2. **Hard Queries — 3.7 pp gap to GPT-4o:** Complex CTEs, recursive queries,
and window functions are the primary remaining challenge.
3. **Finance & Crypto (81.8%, n=11):** Small test set; confidence intervals are
wide. Interpret with caution.
4. **~1 in 11 error rate:** Approximately 9% of generated queries will contain
errors. Expert review of all outputs is required before use in investigations.
### When Human Review is Especially Important
- Complex multi-table queries with CTEs or window functions
- Case-critical or court-admissible investigations
- Any query that will be used to draw conclusions about a suspect
- Queries involving rare or unusual forensic artifact schemas
## Evaluation
- **Test set:** 100 examples, held-out, seed=42, non-augmented
- **Metric:** Execution accuracy — query is correct iff it executes without error
AND returns a result set identical to the reference query
- **Reference validation:** All reference queries validated for execution correctness
before evaluation; 5 broken queries in the test set were corrected
- **Evaluation script:** Available in the dataset repository on Zenodo ([DOI])
## Citation
If you use this model or the SQLiteDS dataset in your research, please cite:
```bibtex
@article{pawlaszczyk2026forsqlitelm,
author = {Dirk Pawlaszczyk},
title = {AI-Based Automated SQL Query Generation for SQLite Databases
in Mobile Forensics},
journal = {Forensic Science International: Digital Investigation},
year = {2026},
note = {FSIDI-D-26-00029}
}
```
## License
Apache 2.0 — following the base Llama 3.2 license terms.
## Acknowledgments
- Base model: Meta's Llama 3.2-3B-Instruct
- Training framework: Hugging Face Transformers
- Forensic tool integration: [FQLite](https://github.com/pawlaszczyk/fqlite)

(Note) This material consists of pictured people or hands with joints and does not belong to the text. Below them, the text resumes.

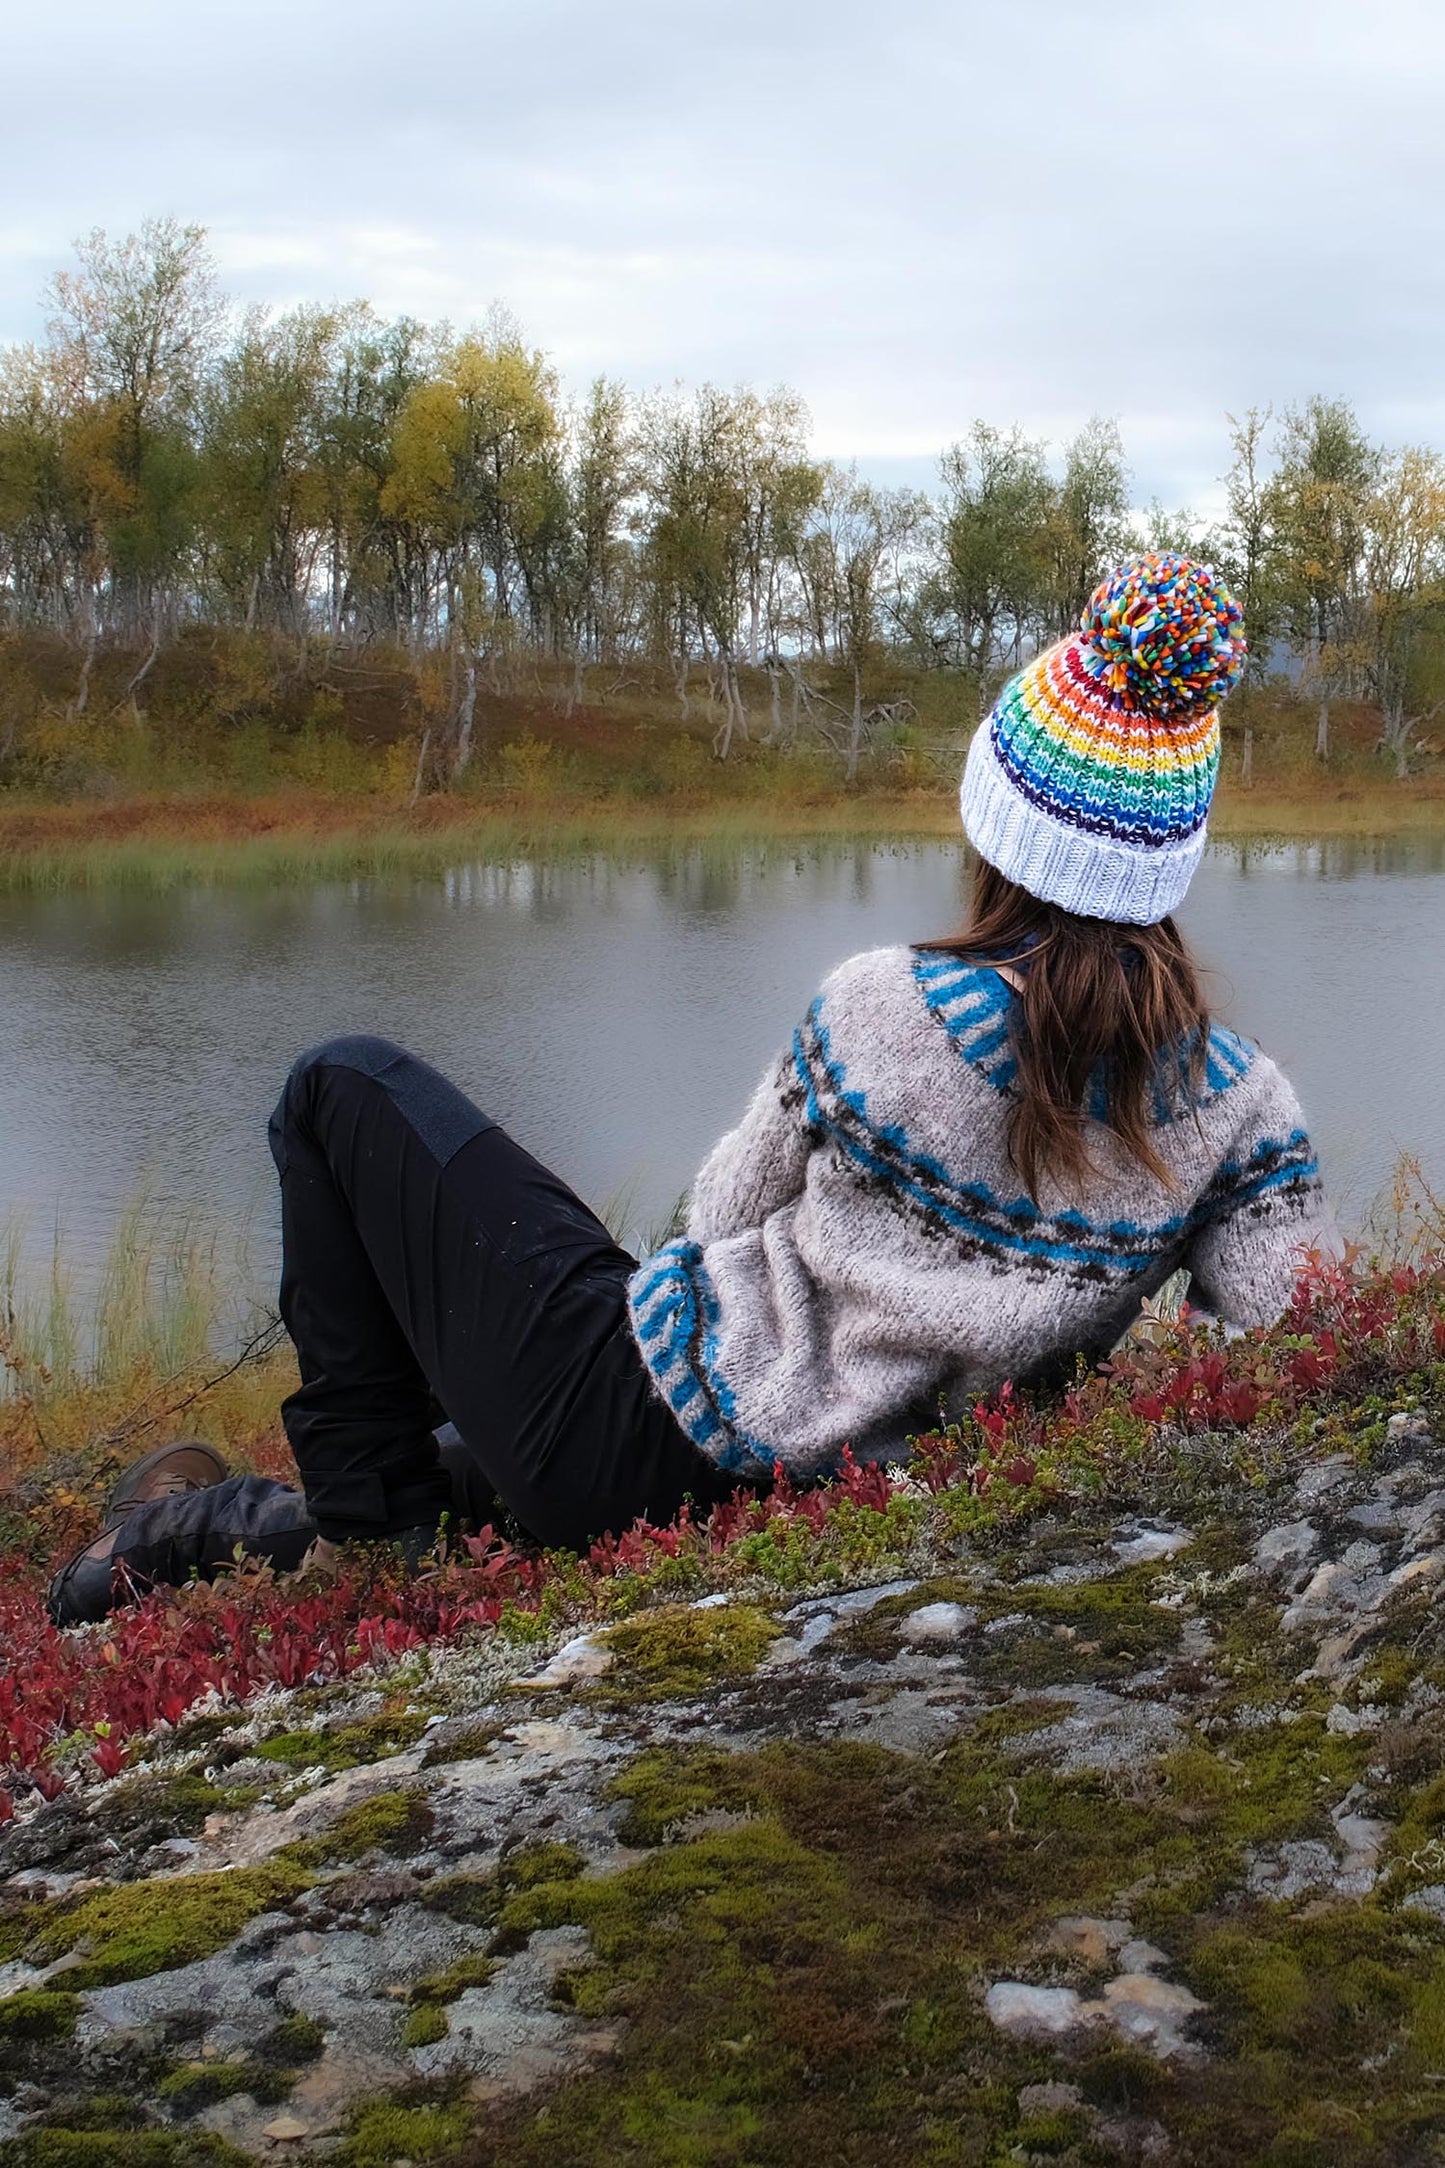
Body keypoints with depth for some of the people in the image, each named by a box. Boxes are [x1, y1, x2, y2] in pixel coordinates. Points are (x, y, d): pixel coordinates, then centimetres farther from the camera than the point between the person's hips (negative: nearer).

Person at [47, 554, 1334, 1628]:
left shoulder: (880, 1011, -19)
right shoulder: (1237, 1102, -11)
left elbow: (729, 1214, -5)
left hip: (634, 1444, -6)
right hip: (838, 1498, 6)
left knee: (348, 1087, 12)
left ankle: (368, 1518, 13)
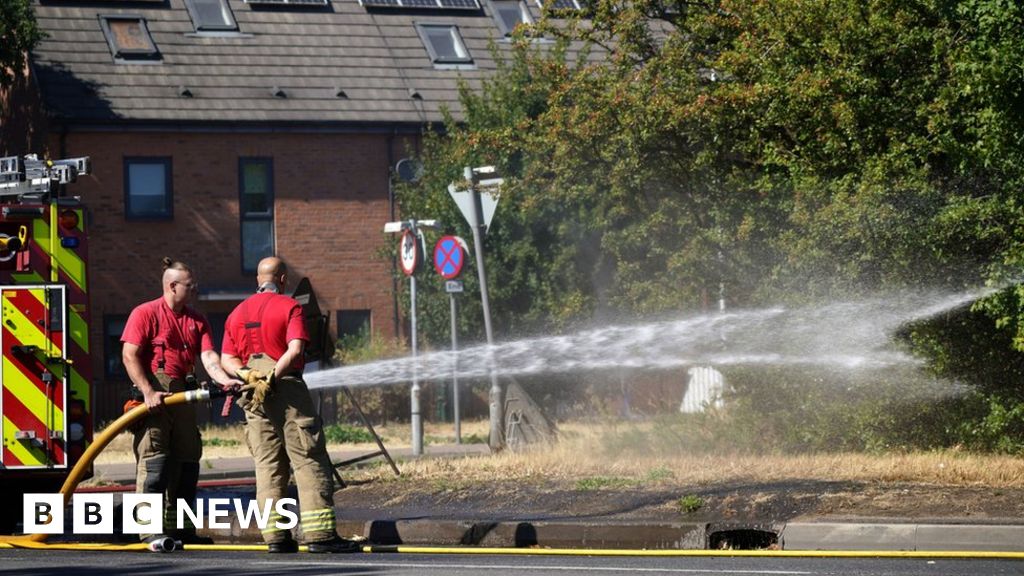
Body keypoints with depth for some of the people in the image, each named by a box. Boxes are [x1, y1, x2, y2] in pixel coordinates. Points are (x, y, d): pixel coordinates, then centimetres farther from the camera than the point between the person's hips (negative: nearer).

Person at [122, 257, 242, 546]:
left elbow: (208, 356, 3)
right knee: (154, 459, -11)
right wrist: (148, 392, -19)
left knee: (188, 460, 9)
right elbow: (130, 356, -10)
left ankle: (180, 528, 18)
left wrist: (225, 379, -17)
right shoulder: (145, 313, -4)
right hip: (154, 392, -7)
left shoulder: (196, 320, 14)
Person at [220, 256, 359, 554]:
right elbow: (295, 350, -17)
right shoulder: (289, 307, -3)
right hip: (287, 390, -6)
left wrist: (247, 374, -7)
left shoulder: (237, 313, 16)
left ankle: (275, 535, 2)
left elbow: (227, 359, 9)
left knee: (268, 464, 7)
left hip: (253, 396, 6)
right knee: (310, 462, -5)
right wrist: (272, 377, -17)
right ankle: (319, 534, -11)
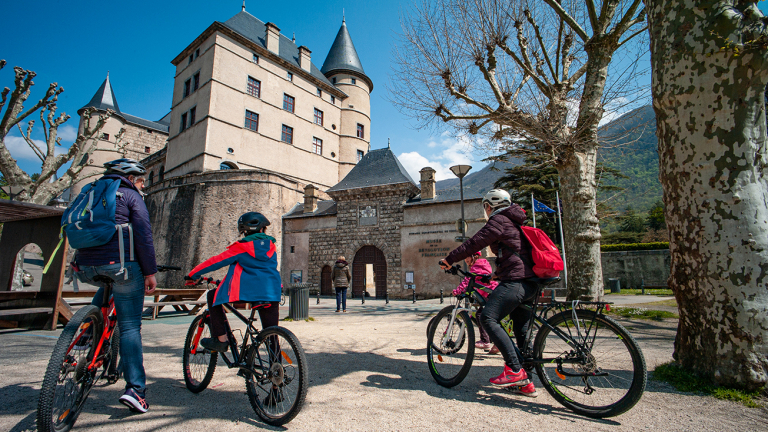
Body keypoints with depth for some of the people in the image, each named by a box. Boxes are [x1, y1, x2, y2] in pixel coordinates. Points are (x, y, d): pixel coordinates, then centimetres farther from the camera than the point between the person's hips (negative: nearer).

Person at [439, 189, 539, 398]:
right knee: (521, 329, 11)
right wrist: (500, 271, 42)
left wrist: (449, 259, -4)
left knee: (488, 318, -15)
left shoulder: (499, 221, -6)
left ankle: (514, 370, -16)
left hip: (515, 281, -10)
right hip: (530, 283, 10)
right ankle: (525, 383, 16)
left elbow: (475, 243, -12)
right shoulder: (514, 223, 24)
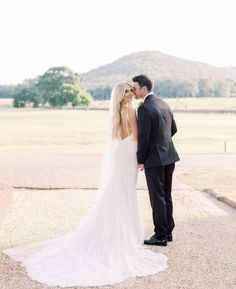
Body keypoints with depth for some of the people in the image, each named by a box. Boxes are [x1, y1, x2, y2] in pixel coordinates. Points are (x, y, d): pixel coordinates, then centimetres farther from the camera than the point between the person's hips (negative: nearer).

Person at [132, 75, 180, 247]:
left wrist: (140, 160, -7)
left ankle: (161, 236, 8)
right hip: (169, 156, 8)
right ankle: (168, 231, 25)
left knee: (157, 198, 0)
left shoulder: (144, 108, -17)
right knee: (166, 196, 16)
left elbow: (143, 137, -18)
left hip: (154, 159, -8)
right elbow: (173, 129, 16)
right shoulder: (163, 103, 9)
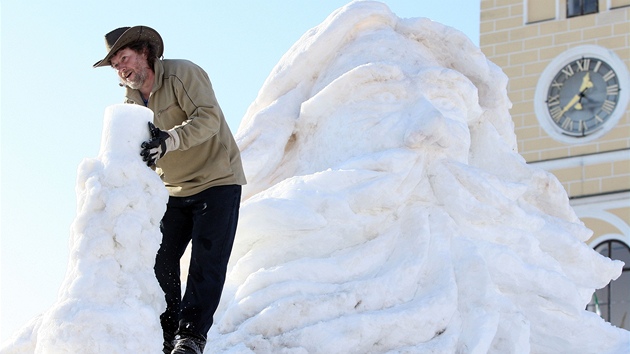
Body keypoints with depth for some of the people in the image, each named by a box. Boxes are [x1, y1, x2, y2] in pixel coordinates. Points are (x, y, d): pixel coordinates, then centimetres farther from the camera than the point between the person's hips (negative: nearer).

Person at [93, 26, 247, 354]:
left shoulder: (182, 74, -16)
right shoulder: (132, 99, 6)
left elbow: (208, 117, -29)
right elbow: (140, 150, 5)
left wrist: (169, 141, -44)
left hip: (217, 180, -7)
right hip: (175, 189, 7)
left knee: (206, 261, -12)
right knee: (160, 259, -1)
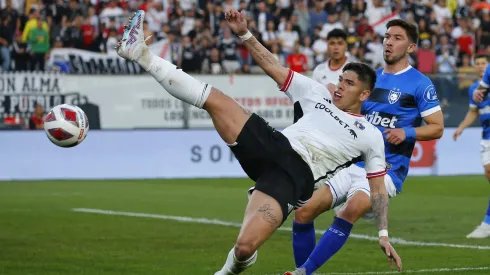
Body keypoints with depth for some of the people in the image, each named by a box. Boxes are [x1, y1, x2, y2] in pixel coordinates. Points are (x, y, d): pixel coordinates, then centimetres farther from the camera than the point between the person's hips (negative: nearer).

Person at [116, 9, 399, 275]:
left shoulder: (371, 136, 13)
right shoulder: (319, 95, 22)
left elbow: (378, 188, 13)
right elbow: (273, 67, 21)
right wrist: (245, 34, 10)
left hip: (293, 176, -5)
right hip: (274, 144, 5)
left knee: (245, 247, -27)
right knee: (213, 98, -11)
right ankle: (141, 53, -8)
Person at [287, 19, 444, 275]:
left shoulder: (420, 84, -3)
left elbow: (437, 128, -3)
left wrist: (407, 133, -19)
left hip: (387, 170, -6)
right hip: (353, 164, 7)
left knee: (351, 209, -33)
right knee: (303, 212, -6)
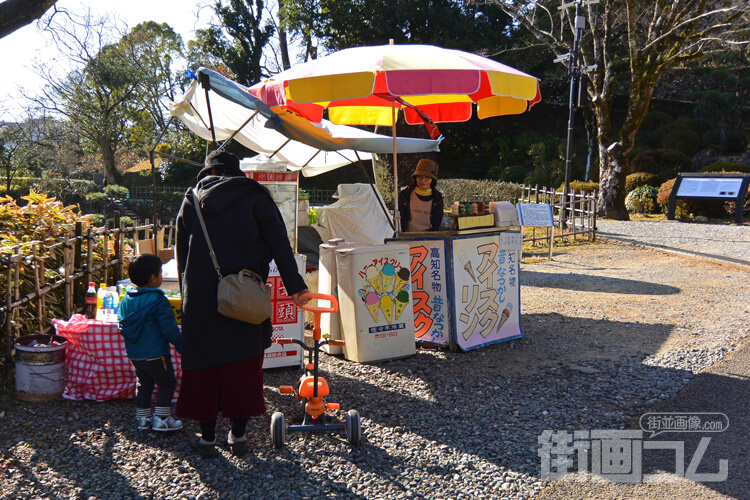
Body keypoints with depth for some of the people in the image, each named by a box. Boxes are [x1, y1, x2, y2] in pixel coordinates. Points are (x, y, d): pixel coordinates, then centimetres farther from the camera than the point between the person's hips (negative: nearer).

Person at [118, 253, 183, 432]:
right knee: (167, 383, 7)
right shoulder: (158, 300, -17)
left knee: (144, 384, 20)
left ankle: (142, 418, 23)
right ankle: (161, 419, 5)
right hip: (155, 354, -7)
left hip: (134, 354, 7)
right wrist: (181, 345, -7)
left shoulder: (126, 299, 5)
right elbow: (169, 328, -18)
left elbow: (122, 326, 14)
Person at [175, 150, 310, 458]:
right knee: (244, 361, 9)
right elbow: (279, 243, -3)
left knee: (204, 361, 10)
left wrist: (187, 293, 16)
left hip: (200, 295, 1)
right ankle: (238, 435, 16)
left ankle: (207, 437, 18)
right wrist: (294, 285, 0)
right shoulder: (254, 196, 2)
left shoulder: (191, 201, 8)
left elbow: (181, 252, 10)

- Schema sources: iLEAPP, ALEAPP, Autopsy (used under their respective open-source licenses)
## Additional Resources
- **Dataset (Zenodo):** [SQLiteDS — DOI to be added on publication]
- **Dataset (HuggingFace):** [pawlaszc/mobile-forensics-sql](https://huggingface.co/datasets/pawlaszc/mobile-forensics-sql)
- **FQLite integration:** [github.com/pawlaszczyk/fqlite](https://github.com/pawlaszczyk/fqlite)
- **Paper:** FSIDI-D-26-00029 (under review)
---
**Disclaimer:** ForSQLiteLM is intended for research and forensic practitioner use.
All generated SQL queries must be reviewed by a qualified practitioner before
execution in live forensic investigations. The authors accept no liability for
incorrect conclusions drawn from unvalidated model outputs.